By JLP | December 11, 2012

I just completed an interesting study where I looked at the monthly total returns for the S&P 500 Index and Corporate Bonds over 30-year periods from 1926 – 2011.

I set up the following five sceanarios:

100% Corporate Bonds
75% Corporate Bonds 25% S&P 500
50% Corporate Bonds 50% S&P 500
20% Corporate Bonds 75% S&P 500
100% S&P 500

The two I found interesting was the 50% Bonds 50% Stocks portfolio compared to the 100% Stocks portfolio.

Overall, the 50/50 portfolio did better when looking at the 57 rolling periods from 1926 – 2011. You can see this by clicking on the following graphic and downloading the handy PDF that I put together.

NOTE: The calculation was performed using the weighted average for the Corporate Bonds and S&P 500 based on the portfolio allocation so the data implies monthly rebalancing. What you’ll find on the two pages are the Average annual returns, personal rate of return (for dollar cost averaging), the value of a $100 per month investment, the end value of a $100 lump sum investment, and the standard deviation for the portfolios over each 30-year period.

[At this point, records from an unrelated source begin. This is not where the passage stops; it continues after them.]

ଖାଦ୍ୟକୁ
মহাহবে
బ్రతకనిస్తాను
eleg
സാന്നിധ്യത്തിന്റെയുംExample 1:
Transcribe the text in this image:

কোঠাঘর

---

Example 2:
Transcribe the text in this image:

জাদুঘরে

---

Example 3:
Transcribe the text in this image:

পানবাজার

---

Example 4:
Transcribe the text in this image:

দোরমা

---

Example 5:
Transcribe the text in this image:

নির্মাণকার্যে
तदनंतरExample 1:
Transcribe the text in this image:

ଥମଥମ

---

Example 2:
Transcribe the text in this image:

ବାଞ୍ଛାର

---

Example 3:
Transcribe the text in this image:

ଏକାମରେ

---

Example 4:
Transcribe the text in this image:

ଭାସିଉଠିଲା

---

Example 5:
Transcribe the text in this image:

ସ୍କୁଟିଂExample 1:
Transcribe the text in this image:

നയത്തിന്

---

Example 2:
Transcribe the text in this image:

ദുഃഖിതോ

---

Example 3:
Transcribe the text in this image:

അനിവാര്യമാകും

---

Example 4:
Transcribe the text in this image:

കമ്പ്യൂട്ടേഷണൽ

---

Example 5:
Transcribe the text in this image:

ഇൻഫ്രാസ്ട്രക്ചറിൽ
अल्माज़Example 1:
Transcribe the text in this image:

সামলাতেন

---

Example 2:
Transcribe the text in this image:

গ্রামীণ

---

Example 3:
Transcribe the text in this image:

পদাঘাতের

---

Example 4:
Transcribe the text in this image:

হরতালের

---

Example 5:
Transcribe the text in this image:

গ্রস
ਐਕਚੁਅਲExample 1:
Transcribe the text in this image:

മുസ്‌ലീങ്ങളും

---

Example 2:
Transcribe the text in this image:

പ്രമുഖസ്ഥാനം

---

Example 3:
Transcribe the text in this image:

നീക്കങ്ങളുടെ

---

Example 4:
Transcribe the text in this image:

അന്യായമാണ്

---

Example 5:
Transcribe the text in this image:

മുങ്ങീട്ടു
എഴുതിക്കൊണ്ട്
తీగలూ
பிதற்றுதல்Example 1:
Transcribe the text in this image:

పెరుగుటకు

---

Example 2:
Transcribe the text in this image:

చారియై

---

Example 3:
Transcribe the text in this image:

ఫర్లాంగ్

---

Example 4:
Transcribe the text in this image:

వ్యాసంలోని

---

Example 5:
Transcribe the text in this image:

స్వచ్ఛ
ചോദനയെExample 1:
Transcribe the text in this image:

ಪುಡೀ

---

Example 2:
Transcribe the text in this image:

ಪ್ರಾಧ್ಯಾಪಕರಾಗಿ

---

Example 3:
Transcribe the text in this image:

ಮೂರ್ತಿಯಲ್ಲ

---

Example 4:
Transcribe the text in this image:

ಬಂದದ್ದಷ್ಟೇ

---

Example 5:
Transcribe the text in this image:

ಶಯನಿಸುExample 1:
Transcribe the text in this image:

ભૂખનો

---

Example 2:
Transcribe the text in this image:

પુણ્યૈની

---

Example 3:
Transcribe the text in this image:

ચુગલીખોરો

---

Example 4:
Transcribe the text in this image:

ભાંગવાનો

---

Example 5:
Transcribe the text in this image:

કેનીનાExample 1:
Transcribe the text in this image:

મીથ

50 50 vs. 100 S amp P 500 Portfolio

The average annual standard deviation for all the years was 14% for the 50/50 portfolio and 17.85% for the 100% S&P portfolio. Combine that with the fact that the average of the average total returns was 11.50% for the 50/50 portfolio and 11.21% for the 100% S&P 500 portfolio, it makes the 50/50 portfolio look superior.

I have not run the calculations based on government bonds.

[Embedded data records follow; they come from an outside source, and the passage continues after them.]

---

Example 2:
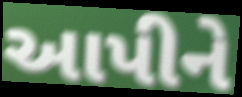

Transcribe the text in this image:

આપીને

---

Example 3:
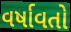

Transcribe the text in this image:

વર્ષાવતો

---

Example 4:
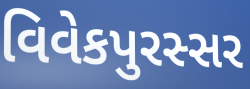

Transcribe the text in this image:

વિવેકપુરસ્સર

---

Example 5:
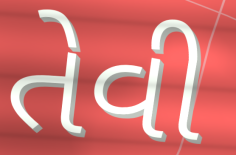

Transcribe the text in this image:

તેવી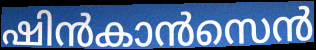
ഷിൻകാൻസെൻ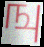
ஙு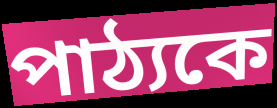
পাঠ্যকেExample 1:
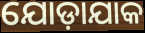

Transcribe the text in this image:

ଯୋଡ଼ାଯାକ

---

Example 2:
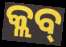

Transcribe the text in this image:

କ୍ଲବ୍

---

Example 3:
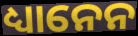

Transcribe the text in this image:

ଧ୍ୟାନେନ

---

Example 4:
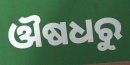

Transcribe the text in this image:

ଔଷଧରୁ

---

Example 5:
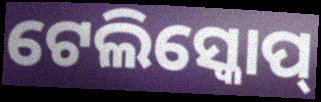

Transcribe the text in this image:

ଟେଲିସ୍କୋପ୍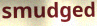
smudged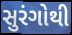
સુરંગોથી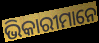
ଭିକାରୀମାନେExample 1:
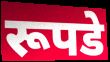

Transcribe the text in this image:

रूपडे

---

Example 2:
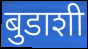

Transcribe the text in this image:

बुडाशी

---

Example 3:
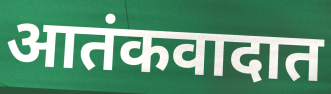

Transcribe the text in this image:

आतंकवादात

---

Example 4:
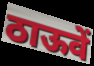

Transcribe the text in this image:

ठाऊवें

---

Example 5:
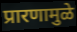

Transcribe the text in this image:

प्रारणामुळेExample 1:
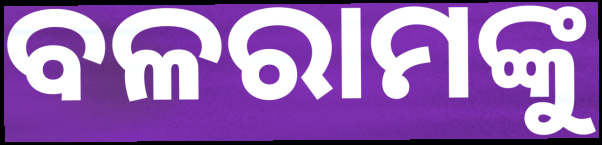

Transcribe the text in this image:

ବଳରାମଙ୍କୁ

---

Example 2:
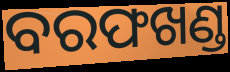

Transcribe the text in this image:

ବରଫଖଣ୍ଡ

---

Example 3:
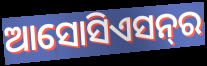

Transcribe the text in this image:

ଆସୋସିଏସନ୍‍ର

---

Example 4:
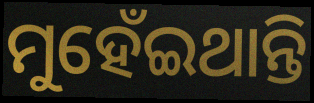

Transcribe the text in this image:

ମୁହେଁଇଥାନ୍ତି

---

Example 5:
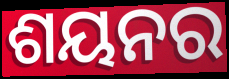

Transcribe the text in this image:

ଶୟନର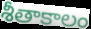
శీతాకాలంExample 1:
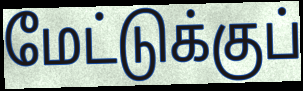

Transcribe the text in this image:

மேட்டுக்குப்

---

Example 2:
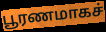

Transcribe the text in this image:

பூரணமாகச்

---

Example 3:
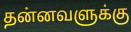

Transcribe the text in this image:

தன்னவளுக்கு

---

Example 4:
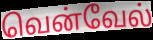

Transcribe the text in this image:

வென்வேல்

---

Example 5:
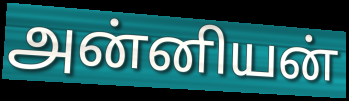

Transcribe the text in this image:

அன்னியன்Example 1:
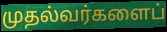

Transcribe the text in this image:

முதல்வர்களைப்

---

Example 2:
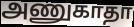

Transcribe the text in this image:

அணுகாதா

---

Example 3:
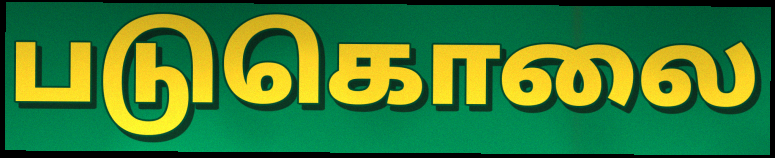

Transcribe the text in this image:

படுகொலை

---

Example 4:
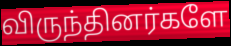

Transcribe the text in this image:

விருந்தினர்களே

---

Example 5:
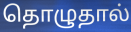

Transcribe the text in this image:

தொழுதால்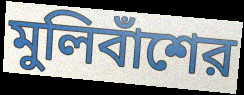
মুলিবাঁশের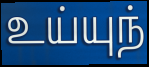
உய்யுந்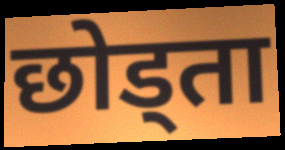
छोड्ता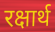
रक्षार्थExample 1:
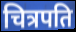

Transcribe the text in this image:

चित्रपति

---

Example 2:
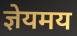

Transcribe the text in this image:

ज्ञेयमय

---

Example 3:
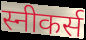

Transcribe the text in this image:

स्नीकर्स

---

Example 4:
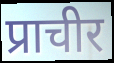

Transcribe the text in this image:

प्राचीर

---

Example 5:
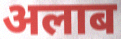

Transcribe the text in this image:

अलाब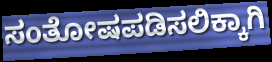
ಸಂತೋಷಪಡಿಸಲಿಕ್ಕಾಗಿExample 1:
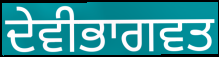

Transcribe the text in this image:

ਦੇਵੀਭਾਗਵਤ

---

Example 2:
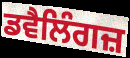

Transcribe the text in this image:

ਡਵੈਲਿੰਗਜ਼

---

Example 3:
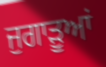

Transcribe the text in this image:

ਜੁਗਾੜੂਆਂ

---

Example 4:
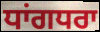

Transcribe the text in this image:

ਧਾਂਗਧਰਾ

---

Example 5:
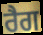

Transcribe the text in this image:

ਰੈਗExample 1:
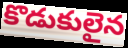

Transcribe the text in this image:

కొడుకులైన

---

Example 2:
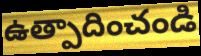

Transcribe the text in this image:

ఉత్పాదించండి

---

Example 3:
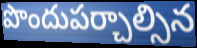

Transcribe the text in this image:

పొందుపర్చాల్సిన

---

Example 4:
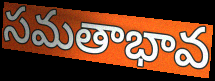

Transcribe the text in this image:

సమతాభావ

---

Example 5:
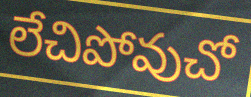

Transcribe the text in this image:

లేచిపోవుచోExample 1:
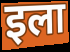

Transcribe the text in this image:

इला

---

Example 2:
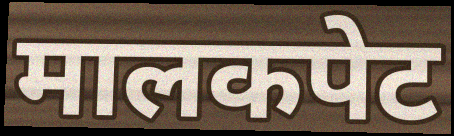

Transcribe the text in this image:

मालकपेट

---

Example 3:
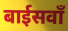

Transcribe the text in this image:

बाईसवाँ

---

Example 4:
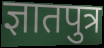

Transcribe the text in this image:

ज्ञातपुत्र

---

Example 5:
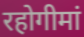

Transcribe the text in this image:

रहोगीमां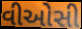
વીઓસીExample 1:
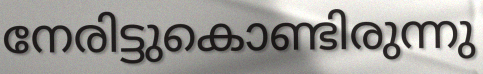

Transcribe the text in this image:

നേരിട്ടുകൊണ്ടിരുന്നു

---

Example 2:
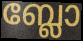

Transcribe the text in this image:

ബ്ലോ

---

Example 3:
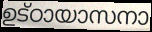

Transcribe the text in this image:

ഉട്ഠായാസനാ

Topics: Investing, S&P 500 Index | 2 Comments »


2 Responses to “Which is Better: a 50/50 Stocks-Bonds or a 100% Stocks?”

  1. Jack Says:
    December 13th, 2012 at 7:22 pm

    Monthly rebalancing can get quite expensive.

  2. BG Says:
    December 19th, 2012 at 1:35 pm

    I know that people dump on Bonds quite a bit (mostly the hypothetical losses if/when interest rates rise), but I love seeing those steady dividend payments. One thing that irks me is the charting provided by common online services (like finance.google.com). Their graphs imply that funds that pay regular dividends (ie: Bond Funds) are poor performers — they only graph the “fund price”, and don’t take into account the dividend distributions.

    Morningstar graphs it right though — they ignore the fund prices, and instead graph “Growth of 10k”, which is what an investor will see in their portfolio (dividends reinvested).

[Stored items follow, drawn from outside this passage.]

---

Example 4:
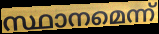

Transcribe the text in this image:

സ്ഥാനമെന്ന്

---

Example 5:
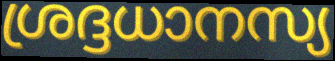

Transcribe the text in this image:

ശ്രദ്ദധാനസ്യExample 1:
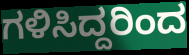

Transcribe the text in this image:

ಗಳಿಸಿದ್ದರಿಂದ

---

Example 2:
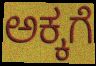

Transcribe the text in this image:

ಅಕ್ಕಗೆ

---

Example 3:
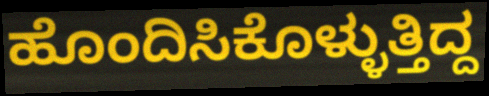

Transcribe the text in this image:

ಹೊಂದಿಸಿಕೊಳ್ಳುತ್ತಿದ್ದ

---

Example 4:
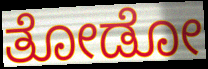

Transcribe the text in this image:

ತೋಡೋ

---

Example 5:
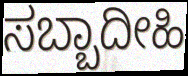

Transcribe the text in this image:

ಸಬ್ಬಾದೀಹಿ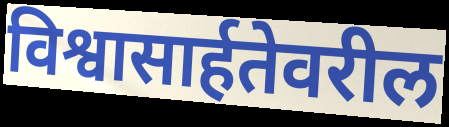
विश्वासार्हतेवरील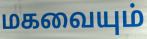
மகவையும்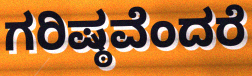
ಗರಿಷ್ಠವೆಂದರೆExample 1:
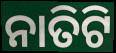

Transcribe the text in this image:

ନାତିଟି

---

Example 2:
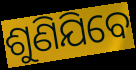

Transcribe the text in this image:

ଶୁଣିଯିବେ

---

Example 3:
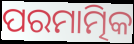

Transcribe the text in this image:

ପରମାତ୍ମିକ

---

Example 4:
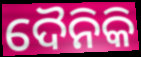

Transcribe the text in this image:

ଦୈନିକି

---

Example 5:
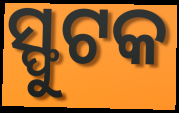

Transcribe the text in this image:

ସ୍ଫୁଟକ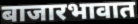
बाजारभावातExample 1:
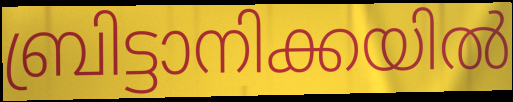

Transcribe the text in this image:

ബ്രിട്ടാനിക്കയിൽ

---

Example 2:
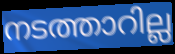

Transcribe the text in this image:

നടത്താറില്ല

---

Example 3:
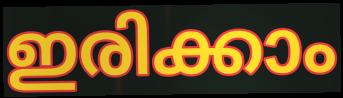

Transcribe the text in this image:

ഇരിക്കാം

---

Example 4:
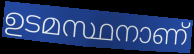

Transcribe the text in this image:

ഉടമസ്ഥനാണ്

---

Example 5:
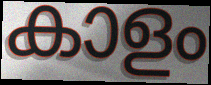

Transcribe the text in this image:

കാളം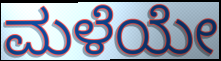
ಮಳೆಯೇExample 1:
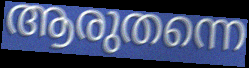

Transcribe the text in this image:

ആരുതന്നെ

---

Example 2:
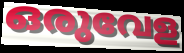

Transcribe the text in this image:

ഒരുവേള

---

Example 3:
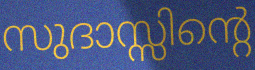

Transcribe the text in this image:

സുദാസ്സിന്റെ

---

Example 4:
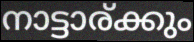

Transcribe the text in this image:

നാട്ടാര്ക്കും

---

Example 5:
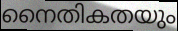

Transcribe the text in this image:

നൈതികതയുംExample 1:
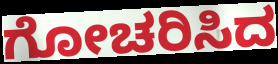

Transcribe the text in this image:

ಗೋಚರಿಸಿದ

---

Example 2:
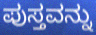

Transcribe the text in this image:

ಪುಸ್ತವನ್ನು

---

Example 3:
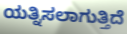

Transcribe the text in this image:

ಯತ್ನಿಸಲಾಗುತ್ತಿದೆ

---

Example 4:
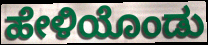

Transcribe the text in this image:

ಹೇಳಿಯೊಂಡು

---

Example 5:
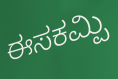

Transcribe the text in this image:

ಈಸಕಮ್ಪಿ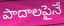
పాదాలపైనే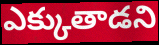
ఎక్కుతాడనిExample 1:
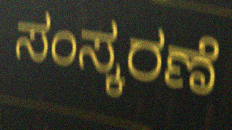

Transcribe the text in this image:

ಸಂಸ್ಕರಣೆ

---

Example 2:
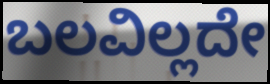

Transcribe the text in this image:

ಬಲವಿಲ್ಲದೇ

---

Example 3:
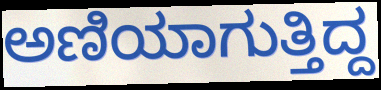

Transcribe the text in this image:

ಅಣಿಯಾಗುತ್ತಿದ್ದ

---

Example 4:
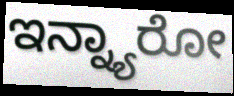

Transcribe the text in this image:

ಇನ್ನ್ಯಾರೋ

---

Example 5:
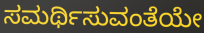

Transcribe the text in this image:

ಸಮರ್ಥಿಸುವಂತೆಯೇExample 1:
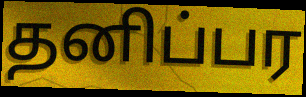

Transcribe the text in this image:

தனிப்பர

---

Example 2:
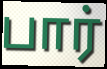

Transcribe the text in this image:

பார்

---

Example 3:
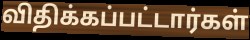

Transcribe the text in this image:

விதிக்கப்பட்டார்கள்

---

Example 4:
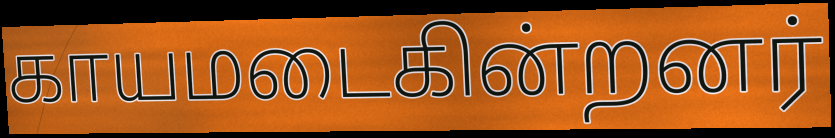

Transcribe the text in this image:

காயமடைகின்றனர்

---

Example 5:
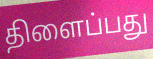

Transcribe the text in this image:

திளைப்பது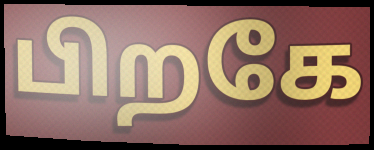
பிறகே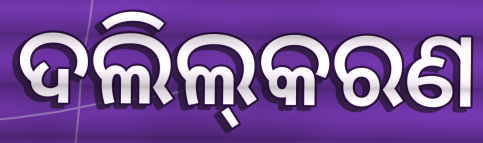
ଦଲିଲ୍‌କରଣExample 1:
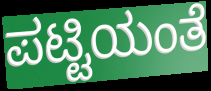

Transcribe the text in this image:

ಪಟ್ಟಿಯಂತೆ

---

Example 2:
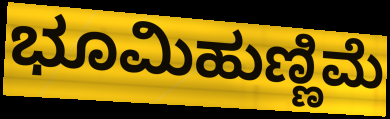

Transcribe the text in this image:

ಭೂಮಿಹುಣ್ಣಿಮೆ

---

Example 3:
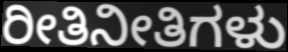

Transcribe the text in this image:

    For example, compare PIGIX on the sites: Google shows PIGIX with a 1.94% loss over the past month (shown in top right of their graph). Morningstar reports PIGIX with a slight positive return over the exact same timeframe.

    NOTE: Yeah I know PIGIX has a $1mil minimum investment amount, thankfully my 401k offers this as a fund choice and I utilize it heavily.